I have always kept my mollies without salt and they tend to get ill easier, then i started using salt when i was doing water changes and they been a lot better since... so i recomend a bit of salt in with them, as long as you have no other fish that salt will bother...

Ha. A great big can of worms. I would really love to get involved in this but I will just refer you to the attached article.

As far as I am concerned, Derek Lambert was 'the man' in livebearer keeping. He died a few years ago, but if he hadn't then the livebearer hobby would be a very different place today. I agree with Derek.

Certainly, I have collected mollies from Guatemala and Mexico and have found them in saltwater arroyos around Cuidad del Carmen, brackish Lagoons in Salpeten, Flores and freshwater rios throughout; generally wherever there is a stretch of water, there is likely to be one type of molly or another.

Read the attached

http://www.afae.it/pages/tematica/articoli...salt_debate.htm

The thing to remember is that if it works for you, then it works. Try putting salt in the aquaria if you wish. Just as I am not putting salt in and doing fine.

Regards,

Duncan.
 
I found they do fine if they have some general hardness in the water. I have kept them in salt, fresh and brackish and it doesn't seem to make much diff as long as they have some mineral content in the water. I found the biggest problem with mollies was intestinal worms and gill flukes. They look nice and fat but waste away. When you treat them for worms they suddenly go skinny and then start to do really well. If you get local bred stuff they do better than the asian imports.
 
As people have said, it's possible to keep mollies without salt.

However, let me put it this way: for various magazines and web sites I answer queries about sick fish (at least ten a day for Wet Web Media alone). Of those, a fair proportion are about sick mollies. Almost all the instances with sick mollies have the aquarist keeping them in freshwater. I've yet to get a message about mollies with fungus in brackish or salt water. While I have received questions about mollies sick with finrot in brackish water, such messages are rare and usually related to very poor water quality or physical damage (e.g., biting by pufferfish).

In other words, if you want a close to 100% chance of keeping your mollies healthy for a long time, keep them in brackish. Even a 10% normal marine salinity (around SG 1.003) does the trick nicely when marine salt mix is used. You can keep any other livebearers in such a tank without problems as well as a whole range of freshwater fish.

But if you can settle for a 50% chance of keeping your mollies healthy, but a 50% chance of having to deal with finrot or fungus, they go ahead and put them in freshwater.

The salt question actually seems less to do with where mollies come from in the wild, so my opinion on that has changed over the years. It seems more probable that the sodium chloride mitigates against nitrate poisoning and the carbonate hardness prevents pH changes, both things mollies seem peculiarly sensitive to.
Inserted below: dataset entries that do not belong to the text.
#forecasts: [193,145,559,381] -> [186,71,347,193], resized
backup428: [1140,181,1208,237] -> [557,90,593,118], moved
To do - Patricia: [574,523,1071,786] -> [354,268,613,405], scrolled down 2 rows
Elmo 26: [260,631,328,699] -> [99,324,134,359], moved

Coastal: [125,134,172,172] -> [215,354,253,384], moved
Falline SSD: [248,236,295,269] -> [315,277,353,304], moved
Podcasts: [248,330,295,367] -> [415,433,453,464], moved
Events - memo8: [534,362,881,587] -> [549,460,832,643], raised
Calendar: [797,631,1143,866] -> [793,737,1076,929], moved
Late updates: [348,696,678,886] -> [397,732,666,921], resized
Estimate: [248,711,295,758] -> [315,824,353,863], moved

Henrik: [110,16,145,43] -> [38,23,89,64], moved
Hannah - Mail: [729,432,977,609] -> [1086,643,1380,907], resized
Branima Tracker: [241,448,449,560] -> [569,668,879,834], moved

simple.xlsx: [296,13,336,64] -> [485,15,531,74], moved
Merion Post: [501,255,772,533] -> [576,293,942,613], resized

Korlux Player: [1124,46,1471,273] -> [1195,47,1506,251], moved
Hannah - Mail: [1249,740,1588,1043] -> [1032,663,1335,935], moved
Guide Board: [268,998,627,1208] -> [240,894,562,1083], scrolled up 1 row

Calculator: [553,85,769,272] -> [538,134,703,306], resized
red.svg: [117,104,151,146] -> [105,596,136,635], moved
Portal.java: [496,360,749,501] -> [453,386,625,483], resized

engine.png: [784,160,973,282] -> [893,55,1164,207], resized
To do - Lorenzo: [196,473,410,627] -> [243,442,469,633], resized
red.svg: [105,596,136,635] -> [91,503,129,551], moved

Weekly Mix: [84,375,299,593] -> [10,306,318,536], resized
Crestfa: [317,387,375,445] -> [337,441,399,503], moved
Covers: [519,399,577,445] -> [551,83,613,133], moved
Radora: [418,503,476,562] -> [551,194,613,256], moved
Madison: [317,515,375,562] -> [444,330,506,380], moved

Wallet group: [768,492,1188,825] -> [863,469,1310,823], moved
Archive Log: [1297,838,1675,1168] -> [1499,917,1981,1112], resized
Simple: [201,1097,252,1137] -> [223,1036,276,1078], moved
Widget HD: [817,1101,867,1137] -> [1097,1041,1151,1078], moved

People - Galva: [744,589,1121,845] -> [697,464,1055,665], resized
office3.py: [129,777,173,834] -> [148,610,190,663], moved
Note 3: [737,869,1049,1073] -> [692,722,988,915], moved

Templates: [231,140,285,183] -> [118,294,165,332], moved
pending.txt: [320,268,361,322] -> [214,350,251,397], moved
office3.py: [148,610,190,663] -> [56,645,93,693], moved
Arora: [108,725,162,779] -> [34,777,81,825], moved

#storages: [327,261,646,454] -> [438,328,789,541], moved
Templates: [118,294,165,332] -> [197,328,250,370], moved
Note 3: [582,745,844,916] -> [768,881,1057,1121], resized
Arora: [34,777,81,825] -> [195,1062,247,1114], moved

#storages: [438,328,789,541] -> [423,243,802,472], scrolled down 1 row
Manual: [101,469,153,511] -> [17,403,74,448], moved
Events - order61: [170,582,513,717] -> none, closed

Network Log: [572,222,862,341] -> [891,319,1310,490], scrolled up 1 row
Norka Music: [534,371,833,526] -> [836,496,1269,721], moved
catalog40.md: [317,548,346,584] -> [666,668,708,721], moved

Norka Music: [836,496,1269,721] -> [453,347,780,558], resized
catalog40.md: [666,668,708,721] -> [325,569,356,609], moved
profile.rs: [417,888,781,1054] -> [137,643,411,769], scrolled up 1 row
The addition of marine salt mix is such a no-brainer to me I have no idea why people object to it. Mollies need a hard water aquarium anyway, so why not add some salt? All the other livebearers will thrive in such conditions.

Cheers, Neale

Is there any differing opinions that anyone can share?
 
i've had mollys in freshwater with out salt, but make sure you keep the water changes up. its properly worth using salt; if you can be bothered :)
 
I've been keeping mollies around a year now and they're def my favourite tropical fish, so much so after about 6 months I set up a brackish tank specially for the mollies. The first 6 months I kept them they would die on me, some within a couple of weeks, one even in days, of bringing them home from LFS. Once I put them in their own tank with marine salt they started doing much better and I have 4 lots of fry at different ages. It's really not a bother either. When you do water changes you add a teaspoon of salt per gallon you're ptting in the tank, you're adding stress coat anyway, so a bit of salt isn't a hardship and your mollies will be much happier for it!